The Citizenship for Essential Workers Act will also include undocumented workers who worked in essential industries but lost employment due to COVID-19, including leaving the job due to unsafe working conditions, as well as undocumented relatives of an essential worker who died from COVID-19.

 

Applicants for adjustment of status will be required to pay a reasonable fee and go through a background check. All information provided or disclosed in an application for this act may not be used for enforcement purposes. 

 

The Citizenship for Essential Workers Act also aims to preserve family unity by repealing the three-and ten-year bars for re-entry into the United States.

 

 

WHY SUPPORT THE CITIZENSHIP FOR ESSENTIAL WORKERS ACT?
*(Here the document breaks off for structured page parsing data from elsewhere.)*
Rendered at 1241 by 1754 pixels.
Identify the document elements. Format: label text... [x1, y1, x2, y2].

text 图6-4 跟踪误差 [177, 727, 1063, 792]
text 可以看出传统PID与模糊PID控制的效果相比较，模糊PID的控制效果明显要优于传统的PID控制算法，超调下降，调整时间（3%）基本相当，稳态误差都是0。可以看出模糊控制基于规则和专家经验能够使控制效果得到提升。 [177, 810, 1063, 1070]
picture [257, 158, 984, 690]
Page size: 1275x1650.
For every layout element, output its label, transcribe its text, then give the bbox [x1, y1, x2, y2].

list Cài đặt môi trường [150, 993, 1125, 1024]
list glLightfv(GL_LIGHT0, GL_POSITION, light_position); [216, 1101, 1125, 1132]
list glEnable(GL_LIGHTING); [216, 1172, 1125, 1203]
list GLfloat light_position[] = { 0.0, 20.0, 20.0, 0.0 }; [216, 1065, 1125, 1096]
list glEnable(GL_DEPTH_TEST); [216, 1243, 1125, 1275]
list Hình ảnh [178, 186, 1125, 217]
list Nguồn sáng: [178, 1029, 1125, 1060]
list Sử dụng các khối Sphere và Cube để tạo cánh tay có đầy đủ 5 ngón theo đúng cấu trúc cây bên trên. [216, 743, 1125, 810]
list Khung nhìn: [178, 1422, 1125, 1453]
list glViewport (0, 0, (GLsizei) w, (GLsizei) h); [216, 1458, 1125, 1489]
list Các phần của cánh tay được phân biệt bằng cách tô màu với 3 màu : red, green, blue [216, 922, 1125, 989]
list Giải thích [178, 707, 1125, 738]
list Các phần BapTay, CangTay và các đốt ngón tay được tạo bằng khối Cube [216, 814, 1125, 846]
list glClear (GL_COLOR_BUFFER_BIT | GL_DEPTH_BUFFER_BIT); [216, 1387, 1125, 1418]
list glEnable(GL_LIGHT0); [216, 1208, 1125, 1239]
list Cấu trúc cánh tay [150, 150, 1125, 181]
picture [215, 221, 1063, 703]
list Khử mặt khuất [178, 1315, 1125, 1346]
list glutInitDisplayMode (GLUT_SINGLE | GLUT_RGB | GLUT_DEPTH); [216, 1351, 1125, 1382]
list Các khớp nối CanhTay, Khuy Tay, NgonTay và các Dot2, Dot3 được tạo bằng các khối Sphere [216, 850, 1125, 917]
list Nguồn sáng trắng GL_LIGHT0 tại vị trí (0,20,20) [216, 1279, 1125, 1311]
Undocumented workers have been essential during the pandemic and will be just as essential during the recovery. Over 60 top economists recently made that case in a letter urging the Biden administration to include a pathway to citizenship for undocumented immigrants as part of COVID-19 relief, pointing that such a policy would increase prosperity and reduce poverty for all Americans. 

 

This legislation is the broadest stand-alone pathway to citizenship proposed by Congress for any specific group of immigrant workers and can be part of a broader COVID-19 relief and economic recovery package.